### DIRECTIONS FOR THIS TASK
The line containing "right hip: (327, 540)" and all lines following it in the listing below are to be reproduced exactly, with no other lines.

### THE INPUT
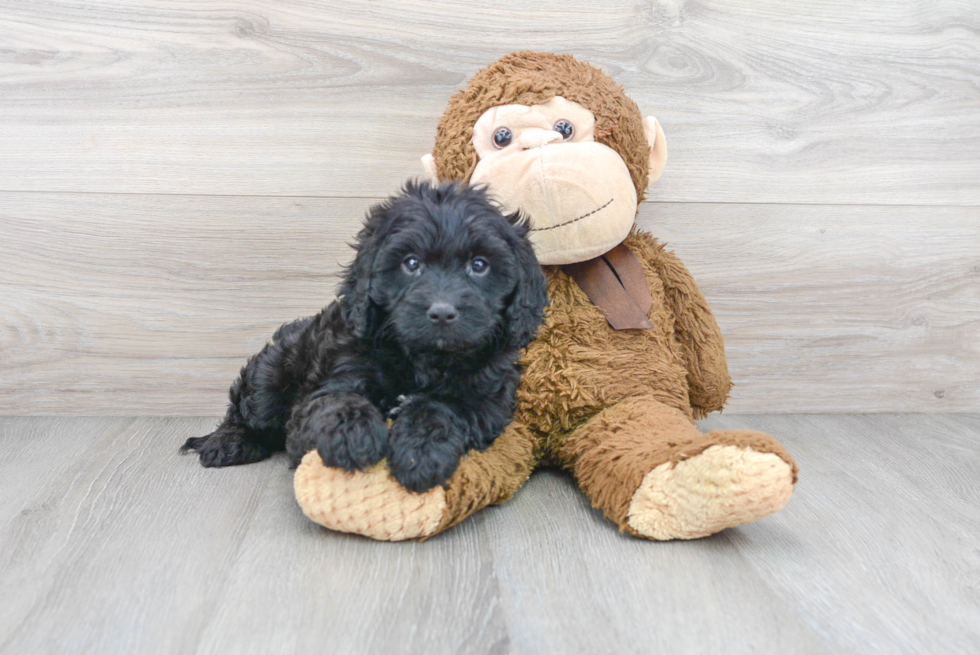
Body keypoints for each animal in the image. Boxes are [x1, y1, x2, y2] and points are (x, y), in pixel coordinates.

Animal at [180, 181, 548, 492]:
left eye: (480, 265)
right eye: (410, 263)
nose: (442, 313)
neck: (425, 359)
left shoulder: (487, 403)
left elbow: (444, 408)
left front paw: (421, 452)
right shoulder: (332, 376)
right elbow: (335, 401)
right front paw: (351, 436)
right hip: (270, 375)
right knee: (247, 409)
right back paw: (228, 443)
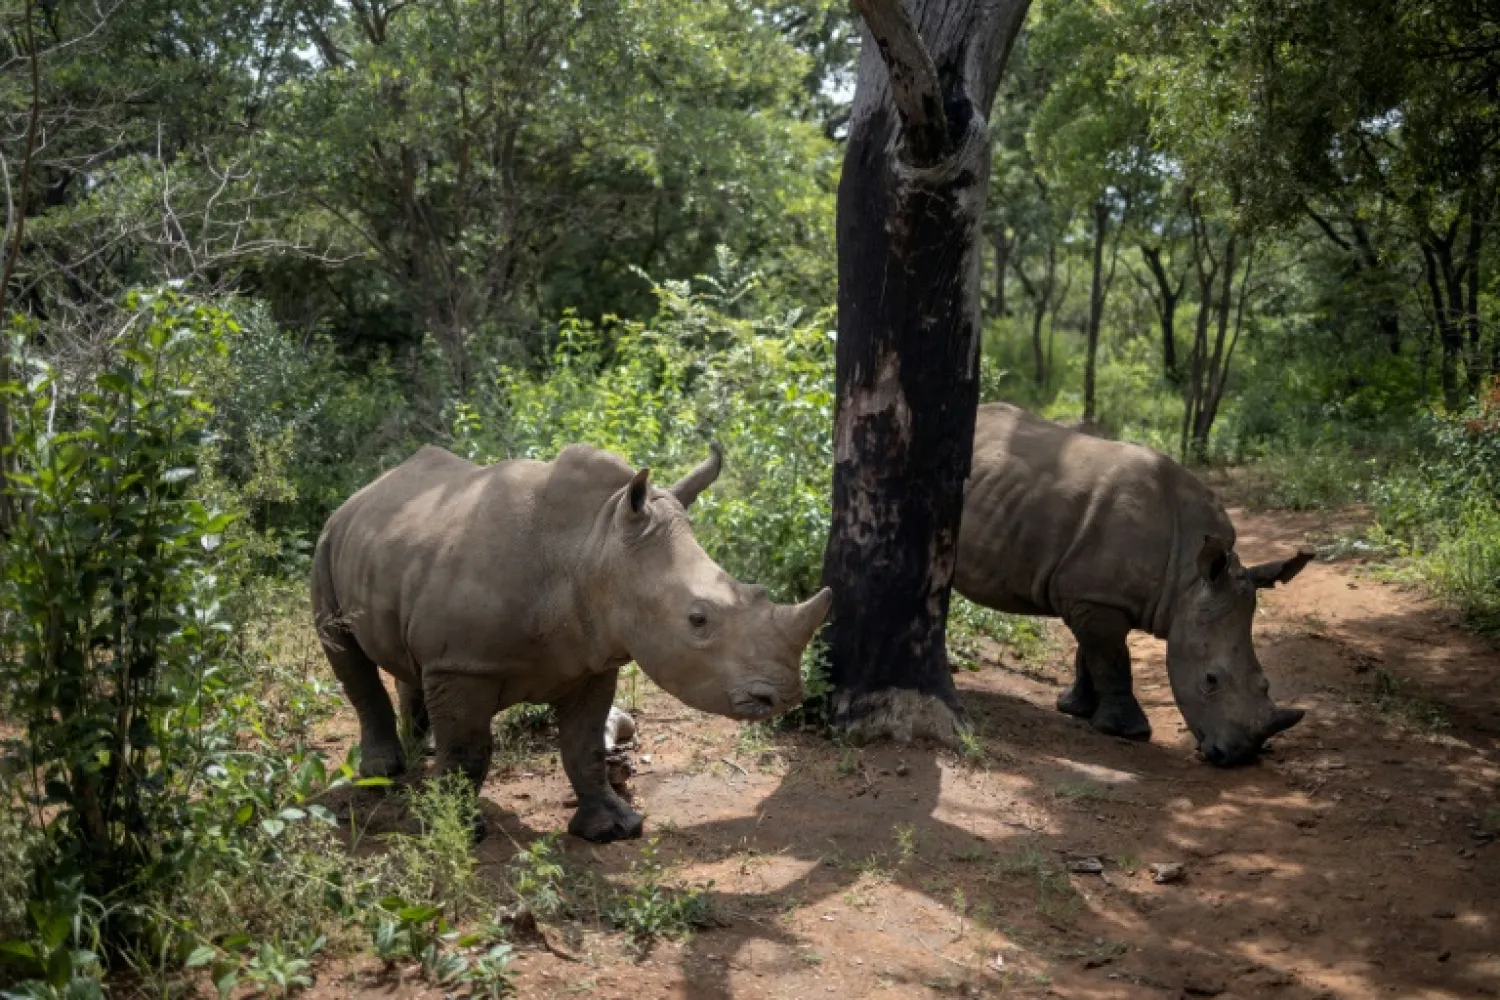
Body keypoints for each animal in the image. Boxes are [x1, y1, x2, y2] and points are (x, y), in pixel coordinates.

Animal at [311, 442, 832, 842]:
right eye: (698, 620)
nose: (785, 695)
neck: (592, 547)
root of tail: (367, 489)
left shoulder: (593, 658)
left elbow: (584, 747)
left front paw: (614, 828)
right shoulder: (464, 663)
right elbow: (468, 752)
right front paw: (456, 831)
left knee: (410, 661)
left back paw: (423, 747)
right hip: (327, 540)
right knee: (345, 653)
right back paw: (383, 771)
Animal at [955, 403, 1311, 766]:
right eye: (1210, 681)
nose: (1239, 756)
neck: (1187, 580)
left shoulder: (1090, 593)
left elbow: (1089, 654)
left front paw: (1075, 709)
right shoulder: (1096, 598)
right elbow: (1111, 658)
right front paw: (1129, 732)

### TASK ANSWER
right hip: (327, 540)
right knee: (345, 653)
right back paw: (383, 771)
Animal at [955, 403, 1311, 766]:
right eye: (1210, 681)
nose: (1239, 756)
neck: (1187, 580)
left shoulder: (1090, 593)
left elbow: (1089, 654)
left front paw: (1075, 709)
right shoulder: (1096, 598)
right elbow: (1111, 658)
right front paw: (1129, 732)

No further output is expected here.